The Canadian Anti-Fraud Centre reported that Canadians lost over $638 million to fraud and cybercrime in 2024 alone, with identity fraud topping the list. AI has made those schemes faster, cheaper and harder to spot. BOXX Insurance's cyber risk director Neal Jardine put it plainly: "Attackers are using AI to map real-world relationships and craft messages that feel authentic."
Coverage is also under pressure. Paige Cheasley, national technology practice leader at Gallagher Canada, told Insurance Business this week that when AI gets it wrong, the company carries the liability - regardless of whether the failure was human or algorithmic. One in five insurance professionals already report a client has experienced a loss linked to AI risk. Exclusionary language is coming, but carriers are hesitant to move first.

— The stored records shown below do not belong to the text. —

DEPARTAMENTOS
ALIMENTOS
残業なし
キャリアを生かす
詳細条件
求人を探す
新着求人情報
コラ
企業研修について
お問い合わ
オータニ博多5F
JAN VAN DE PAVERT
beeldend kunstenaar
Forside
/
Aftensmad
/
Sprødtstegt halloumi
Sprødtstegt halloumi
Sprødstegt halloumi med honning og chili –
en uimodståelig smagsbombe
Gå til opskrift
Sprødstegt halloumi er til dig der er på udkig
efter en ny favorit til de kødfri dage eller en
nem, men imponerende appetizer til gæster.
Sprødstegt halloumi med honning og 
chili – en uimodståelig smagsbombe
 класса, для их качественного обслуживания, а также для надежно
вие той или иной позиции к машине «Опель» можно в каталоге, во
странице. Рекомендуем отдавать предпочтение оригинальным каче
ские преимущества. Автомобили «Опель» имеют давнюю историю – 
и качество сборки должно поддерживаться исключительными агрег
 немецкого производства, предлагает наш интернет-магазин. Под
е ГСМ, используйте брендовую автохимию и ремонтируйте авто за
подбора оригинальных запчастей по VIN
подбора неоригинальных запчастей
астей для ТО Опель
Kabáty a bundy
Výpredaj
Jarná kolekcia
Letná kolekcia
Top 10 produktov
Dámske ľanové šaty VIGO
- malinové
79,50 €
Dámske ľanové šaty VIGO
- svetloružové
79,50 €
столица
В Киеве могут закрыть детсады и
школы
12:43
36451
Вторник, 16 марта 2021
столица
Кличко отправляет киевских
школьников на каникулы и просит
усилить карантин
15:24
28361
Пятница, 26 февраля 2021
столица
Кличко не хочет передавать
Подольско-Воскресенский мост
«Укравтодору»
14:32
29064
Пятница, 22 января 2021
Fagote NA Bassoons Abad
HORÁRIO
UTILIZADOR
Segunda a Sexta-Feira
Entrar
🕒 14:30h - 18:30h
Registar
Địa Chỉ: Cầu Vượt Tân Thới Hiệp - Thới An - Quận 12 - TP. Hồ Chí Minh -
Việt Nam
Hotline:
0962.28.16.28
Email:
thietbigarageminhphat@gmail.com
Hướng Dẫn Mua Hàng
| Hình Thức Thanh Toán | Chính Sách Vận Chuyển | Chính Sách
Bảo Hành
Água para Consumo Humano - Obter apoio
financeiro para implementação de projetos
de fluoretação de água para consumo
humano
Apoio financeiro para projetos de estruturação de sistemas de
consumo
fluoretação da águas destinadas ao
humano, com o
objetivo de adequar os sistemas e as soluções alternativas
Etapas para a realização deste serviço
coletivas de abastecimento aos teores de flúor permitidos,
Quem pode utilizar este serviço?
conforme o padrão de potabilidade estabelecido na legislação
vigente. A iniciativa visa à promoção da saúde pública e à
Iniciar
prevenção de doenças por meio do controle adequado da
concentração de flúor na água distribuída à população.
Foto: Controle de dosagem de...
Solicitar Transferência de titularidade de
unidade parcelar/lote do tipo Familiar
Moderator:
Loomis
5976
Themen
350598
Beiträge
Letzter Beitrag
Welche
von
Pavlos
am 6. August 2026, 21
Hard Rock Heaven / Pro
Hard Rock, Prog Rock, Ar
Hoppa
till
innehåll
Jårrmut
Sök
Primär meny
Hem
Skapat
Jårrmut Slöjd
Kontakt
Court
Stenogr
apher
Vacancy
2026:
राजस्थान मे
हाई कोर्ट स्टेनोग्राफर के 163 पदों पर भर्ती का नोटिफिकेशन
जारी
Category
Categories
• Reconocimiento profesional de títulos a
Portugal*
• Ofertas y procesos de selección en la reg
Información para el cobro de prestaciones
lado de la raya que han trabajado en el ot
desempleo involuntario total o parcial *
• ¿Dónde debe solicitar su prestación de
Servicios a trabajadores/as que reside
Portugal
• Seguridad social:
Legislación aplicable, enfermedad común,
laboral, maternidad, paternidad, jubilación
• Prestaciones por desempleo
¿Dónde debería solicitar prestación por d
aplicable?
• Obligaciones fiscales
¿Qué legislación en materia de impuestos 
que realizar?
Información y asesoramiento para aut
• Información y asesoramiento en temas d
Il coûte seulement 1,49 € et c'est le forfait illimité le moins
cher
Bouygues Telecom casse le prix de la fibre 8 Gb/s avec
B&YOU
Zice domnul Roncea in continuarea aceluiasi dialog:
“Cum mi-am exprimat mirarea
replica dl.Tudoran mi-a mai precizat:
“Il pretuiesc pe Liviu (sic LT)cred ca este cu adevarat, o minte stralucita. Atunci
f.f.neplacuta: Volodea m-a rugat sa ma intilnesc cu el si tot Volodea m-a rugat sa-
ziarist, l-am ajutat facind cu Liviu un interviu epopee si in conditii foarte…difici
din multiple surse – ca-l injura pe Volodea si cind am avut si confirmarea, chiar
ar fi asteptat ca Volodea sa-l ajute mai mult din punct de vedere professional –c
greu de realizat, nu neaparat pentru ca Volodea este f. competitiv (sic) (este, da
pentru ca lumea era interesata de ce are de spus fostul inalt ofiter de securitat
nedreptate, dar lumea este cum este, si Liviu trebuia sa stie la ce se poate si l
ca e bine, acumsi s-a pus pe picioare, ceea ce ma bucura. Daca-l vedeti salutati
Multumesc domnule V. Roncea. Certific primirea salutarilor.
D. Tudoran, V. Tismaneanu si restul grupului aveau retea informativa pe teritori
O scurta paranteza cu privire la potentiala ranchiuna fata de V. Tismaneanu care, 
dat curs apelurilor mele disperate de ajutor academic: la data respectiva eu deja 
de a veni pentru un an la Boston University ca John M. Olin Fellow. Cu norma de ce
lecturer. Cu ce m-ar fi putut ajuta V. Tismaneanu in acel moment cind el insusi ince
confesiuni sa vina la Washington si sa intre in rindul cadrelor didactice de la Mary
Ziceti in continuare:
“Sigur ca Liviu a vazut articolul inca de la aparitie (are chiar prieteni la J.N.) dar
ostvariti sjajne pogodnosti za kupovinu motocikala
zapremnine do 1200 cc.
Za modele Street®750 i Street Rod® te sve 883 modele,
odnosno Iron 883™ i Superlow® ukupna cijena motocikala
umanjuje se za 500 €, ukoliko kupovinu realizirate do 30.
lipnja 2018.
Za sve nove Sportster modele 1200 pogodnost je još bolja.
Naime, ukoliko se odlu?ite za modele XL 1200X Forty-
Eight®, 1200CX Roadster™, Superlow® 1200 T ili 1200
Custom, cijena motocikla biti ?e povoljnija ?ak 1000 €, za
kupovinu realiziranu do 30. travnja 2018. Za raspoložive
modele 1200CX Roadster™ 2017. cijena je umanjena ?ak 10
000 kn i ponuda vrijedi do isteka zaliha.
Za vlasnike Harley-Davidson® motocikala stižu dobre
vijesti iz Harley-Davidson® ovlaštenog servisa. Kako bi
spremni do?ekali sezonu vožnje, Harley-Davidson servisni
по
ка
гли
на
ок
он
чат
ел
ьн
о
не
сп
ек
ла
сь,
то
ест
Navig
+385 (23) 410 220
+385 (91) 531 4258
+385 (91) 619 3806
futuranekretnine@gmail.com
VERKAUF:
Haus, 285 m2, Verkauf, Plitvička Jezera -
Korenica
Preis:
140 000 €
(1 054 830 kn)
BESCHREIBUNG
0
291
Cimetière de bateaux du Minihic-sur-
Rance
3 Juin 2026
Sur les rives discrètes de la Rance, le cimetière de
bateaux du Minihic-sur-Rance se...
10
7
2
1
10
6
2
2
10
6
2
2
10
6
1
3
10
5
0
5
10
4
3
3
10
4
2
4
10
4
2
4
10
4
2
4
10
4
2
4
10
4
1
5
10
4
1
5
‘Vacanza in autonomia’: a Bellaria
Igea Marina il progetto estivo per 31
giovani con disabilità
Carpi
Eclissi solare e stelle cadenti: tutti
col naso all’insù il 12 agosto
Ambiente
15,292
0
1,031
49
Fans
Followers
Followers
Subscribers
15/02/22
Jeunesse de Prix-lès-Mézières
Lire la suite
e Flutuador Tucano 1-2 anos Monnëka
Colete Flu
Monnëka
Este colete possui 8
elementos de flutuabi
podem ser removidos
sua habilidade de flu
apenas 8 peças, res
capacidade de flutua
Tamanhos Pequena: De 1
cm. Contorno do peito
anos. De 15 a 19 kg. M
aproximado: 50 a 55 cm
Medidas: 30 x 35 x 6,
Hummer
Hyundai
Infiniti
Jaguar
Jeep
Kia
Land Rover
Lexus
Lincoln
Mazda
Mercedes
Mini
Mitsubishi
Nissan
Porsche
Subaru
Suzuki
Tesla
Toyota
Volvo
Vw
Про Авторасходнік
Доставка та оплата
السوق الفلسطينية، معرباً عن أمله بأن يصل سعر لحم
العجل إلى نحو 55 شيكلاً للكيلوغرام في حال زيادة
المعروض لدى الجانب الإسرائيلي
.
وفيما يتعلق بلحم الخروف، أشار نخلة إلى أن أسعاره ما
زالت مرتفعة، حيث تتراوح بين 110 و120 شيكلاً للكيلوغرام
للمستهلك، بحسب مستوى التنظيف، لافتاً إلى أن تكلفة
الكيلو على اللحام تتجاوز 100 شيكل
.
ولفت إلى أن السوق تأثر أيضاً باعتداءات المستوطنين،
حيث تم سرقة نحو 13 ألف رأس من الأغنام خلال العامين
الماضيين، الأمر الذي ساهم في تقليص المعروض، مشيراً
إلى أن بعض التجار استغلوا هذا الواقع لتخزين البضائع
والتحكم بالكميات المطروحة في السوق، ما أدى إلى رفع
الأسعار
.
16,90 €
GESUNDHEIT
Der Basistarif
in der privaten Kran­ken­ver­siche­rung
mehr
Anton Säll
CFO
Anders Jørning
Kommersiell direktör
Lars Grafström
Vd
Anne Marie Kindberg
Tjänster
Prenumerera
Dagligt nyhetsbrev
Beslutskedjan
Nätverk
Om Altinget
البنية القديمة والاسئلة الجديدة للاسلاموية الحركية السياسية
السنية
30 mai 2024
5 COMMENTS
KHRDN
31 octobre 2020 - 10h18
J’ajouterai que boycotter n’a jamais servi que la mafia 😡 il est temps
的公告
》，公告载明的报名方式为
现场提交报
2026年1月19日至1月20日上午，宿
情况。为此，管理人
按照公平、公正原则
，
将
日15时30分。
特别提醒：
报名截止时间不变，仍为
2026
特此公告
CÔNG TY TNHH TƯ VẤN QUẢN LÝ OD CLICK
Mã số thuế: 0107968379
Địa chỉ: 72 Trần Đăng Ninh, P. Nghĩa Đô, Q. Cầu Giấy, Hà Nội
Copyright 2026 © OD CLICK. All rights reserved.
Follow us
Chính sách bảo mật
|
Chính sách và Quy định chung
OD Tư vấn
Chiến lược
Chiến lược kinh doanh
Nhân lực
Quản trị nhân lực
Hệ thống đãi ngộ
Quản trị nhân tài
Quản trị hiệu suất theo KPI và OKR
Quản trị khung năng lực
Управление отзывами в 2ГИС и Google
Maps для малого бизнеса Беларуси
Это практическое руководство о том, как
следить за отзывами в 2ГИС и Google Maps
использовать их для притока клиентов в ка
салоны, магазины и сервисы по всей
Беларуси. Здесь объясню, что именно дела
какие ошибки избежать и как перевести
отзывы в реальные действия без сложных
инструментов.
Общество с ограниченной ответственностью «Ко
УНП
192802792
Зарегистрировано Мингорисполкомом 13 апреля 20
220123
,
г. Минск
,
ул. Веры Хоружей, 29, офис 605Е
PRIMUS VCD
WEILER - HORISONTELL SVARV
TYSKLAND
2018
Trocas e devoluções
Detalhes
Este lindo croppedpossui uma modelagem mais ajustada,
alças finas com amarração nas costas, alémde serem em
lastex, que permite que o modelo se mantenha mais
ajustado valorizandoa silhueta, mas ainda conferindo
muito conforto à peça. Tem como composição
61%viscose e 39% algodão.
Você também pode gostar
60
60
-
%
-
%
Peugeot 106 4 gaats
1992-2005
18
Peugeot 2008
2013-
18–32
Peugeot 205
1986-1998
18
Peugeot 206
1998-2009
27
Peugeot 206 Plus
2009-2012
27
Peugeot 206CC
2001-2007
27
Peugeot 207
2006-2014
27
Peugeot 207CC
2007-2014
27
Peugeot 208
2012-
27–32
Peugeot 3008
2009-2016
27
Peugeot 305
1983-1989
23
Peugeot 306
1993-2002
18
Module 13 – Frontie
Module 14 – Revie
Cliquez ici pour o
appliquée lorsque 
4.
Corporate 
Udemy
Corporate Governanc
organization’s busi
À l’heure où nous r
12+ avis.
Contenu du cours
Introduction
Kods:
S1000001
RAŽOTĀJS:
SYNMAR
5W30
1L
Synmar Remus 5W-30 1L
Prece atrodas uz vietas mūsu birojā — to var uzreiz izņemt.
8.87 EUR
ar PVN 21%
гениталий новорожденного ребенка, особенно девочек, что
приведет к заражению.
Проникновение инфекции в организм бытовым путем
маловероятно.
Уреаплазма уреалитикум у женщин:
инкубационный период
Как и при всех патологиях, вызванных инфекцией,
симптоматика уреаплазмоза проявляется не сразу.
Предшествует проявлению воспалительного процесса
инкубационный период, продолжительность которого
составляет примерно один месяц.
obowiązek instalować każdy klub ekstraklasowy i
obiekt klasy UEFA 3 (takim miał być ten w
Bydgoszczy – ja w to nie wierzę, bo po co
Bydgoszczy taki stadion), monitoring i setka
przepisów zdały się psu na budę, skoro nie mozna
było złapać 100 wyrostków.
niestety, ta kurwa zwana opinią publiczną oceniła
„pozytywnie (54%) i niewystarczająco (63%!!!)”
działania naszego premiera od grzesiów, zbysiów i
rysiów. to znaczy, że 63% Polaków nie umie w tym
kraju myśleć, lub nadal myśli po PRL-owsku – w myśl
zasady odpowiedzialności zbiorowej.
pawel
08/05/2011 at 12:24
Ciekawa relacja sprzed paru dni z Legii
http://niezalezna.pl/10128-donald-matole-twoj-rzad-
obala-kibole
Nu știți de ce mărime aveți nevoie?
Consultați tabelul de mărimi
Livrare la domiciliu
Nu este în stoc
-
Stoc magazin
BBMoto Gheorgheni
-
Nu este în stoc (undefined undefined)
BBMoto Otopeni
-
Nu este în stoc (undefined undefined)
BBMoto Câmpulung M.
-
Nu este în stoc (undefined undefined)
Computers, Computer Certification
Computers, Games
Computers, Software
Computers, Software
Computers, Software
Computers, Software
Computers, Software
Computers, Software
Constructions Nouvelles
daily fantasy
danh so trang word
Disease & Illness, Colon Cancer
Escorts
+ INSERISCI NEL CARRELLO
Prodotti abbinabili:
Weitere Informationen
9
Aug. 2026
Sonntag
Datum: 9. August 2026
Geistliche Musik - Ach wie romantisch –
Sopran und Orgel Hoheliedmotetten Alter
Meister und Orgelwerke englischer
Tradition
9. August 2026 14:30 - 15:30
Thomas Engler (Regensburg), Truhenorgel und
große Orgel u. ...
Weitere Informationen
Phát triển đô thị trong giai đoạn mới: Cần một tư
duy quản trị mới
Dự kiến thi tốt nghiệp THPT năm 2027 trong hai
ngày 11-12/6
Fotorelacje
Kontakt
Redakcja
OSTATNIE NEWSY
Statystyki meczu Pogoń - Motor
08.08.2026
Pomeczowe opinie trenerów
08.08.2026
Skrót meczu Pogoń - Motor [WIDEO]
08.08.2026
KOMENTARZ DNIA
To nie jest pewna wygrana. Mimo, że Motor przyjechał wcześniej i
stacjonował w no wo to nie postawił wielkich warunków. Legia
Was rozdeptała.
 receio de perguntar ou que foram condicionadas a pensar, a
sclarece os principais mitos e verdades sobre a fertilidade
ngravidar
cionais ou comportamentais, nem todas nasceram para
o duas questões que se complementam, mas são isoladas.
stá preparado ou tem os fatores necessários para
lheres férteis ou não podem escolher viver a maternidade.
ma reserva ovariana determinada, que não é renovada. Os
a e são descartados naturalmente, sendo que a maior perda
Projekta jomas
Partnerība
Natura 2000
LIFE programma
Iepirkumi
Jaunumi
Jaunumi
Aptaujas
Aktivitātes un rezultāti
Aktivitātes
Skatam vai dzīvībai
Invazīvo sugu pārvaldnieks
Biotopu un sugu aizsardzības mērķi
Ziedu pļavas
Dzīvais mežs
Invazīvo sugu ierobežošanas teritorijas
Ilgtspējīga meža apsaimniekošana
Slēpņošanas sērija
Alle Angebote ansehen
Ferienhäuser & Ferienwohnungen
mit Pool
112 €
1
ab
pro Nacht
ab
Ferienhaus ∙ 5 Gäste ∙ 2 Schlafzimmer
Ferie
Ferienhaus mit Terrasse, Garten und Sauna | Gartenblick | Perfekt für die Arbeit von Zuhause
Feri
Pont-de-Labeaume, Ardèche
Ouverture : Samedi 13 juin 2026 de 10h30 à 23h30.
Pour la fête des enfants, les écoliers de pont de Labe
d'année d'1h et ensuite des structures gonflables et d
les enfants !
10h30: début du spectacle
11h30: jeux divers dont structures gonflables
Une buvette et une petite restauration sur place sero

Casper Rogers, Senior Broker at Assured, warns insurers may revisit language akin to Chubb's previous Widespread Vulnerability Exclusion to limit aggregated exposure from mass incidents. Tim Johnson, Partner and Head of Insurance at law firm Browne Jacobson, adds a subtler concern: many cyber policies define a hacker as a person, meaning some wordings may simply not pick up an AI attacker, with unintended consequences either way.
Jeffrey Gonlin, chief underwriter at Emergence Insurance, captured why that hesitation may not last. AI-driven cyber criminality, he argued, is not a new threat category so much as an accelerant applied to existing ones: "It might be that AI just makes everybody a super cyber criminal, and that turbocharges everything." Until wordings catch up, Ed Ventham of Assured has a practical steer: "We would encourage businesses to be asking for AI to be affirmatively covered within their policy to avoid any potential knee-jerk changes from a potential upcoming and heightened risk landscape."
Johnson also points to a broader problem AI attacks will amplify: clients assuming that having a cyber policy means having cyber cover. "Cyber cover is shorthand for a whole load of different cyber-based coverages," he said. With more attacks and more victims, that gap will become harder to ignore, and harder to defend.
Brokers should be stress-testing the Five Eyes' five steps with clients at every renewal: reduce attack surfaces, patch faster, deal with legacy systems, lock down access controls, plan for incidents. Cyber insurance works best as a resilience tool. Those conversations can't wait for the losses to come first.